After Uzbekistan declared independence in 1991 and Karakalpakstan
lost its status as a "closed" region, a stream of diplomats and other
foreign art lovers traveled to Nukus. From this group of mostly Western
enthusiasts sprang Uzbekistan's first-ever museum support group, the
"Friends of Nukus Museum."
These days, Nukus has little that recommends itself. The nearby
Aral Sea continues to shrink, spreading heath risks and economic
misery. [For background see the Eurasia Insight archive]. The Savitsky
Museum is one of the few bright spots in an otherwise bleak local
landscape.
The friends' group pushed for the completion of the new museum, which
opened in 2003 and bears its founders name: the I.V. Savitsky State
Art Museum of the Republic of Karakalpakstan.
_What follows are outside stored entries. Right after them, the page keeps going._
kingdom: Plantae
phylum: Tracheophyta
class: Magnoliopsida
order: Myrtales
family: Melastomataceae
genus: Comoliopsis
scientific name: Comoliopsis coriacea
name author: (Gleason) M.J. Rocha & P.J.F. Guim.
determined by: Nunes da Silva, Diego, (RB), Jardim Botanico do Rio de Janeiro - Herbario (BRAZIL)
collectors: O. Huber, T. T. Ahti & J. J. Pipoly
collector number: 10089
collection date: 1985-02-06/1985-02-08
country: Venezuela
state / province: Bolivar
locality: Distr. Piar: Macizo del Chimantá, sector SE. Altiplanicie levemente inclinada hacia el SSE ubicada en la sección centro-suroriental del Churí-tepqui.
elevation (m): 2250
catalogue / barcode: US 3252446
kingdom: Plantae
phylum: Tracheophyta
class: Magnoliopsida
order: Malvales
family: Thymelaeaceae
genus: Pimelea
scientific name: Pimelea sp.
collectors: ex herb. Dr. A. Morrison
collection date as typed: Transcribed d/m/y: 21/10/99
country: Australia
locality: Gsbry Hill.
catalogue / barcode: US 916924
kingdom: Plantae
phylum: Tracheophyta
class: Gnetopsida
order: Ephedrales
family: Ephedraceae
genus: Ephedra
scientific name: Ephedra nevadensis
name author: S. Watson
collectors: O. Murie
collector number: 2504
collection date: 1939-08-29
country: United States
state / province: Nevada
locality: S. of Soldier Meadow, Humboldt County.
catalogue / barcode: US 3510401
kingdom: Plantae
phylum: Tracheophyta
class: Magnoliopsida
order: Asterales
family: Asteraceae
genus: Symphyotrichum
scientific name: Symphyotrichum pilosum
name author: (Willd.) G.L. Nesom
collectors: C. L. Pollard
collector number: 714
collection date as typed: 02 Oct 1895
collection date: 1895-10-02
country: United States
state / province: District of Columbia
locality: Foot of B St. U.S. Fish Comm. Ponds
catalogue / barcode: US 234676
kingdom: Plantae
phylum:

>From the government the museum receives only money for staff
salaries. The museum must pay for security and restoration efforts
itself. As Savitsky instructed that no piece of the collection could
be sold, the museum cannot raise funds by selling any of its art,
although many collectors and Western museums have put pressure on
Babanazarova to do so.
The museum does receive limited support. The Friends of the
Nukus Museum works to broadcast the museum's unique contents
and history. Some restoration efforts have been underwritten by
Restaurateurs Sans Frontieres and funding from the German Embassy,
as well as the Friends group and private donors.
Coming up in October, Babanazarova intends to publish a memoir in
London that she has written about Savitsky and his collection.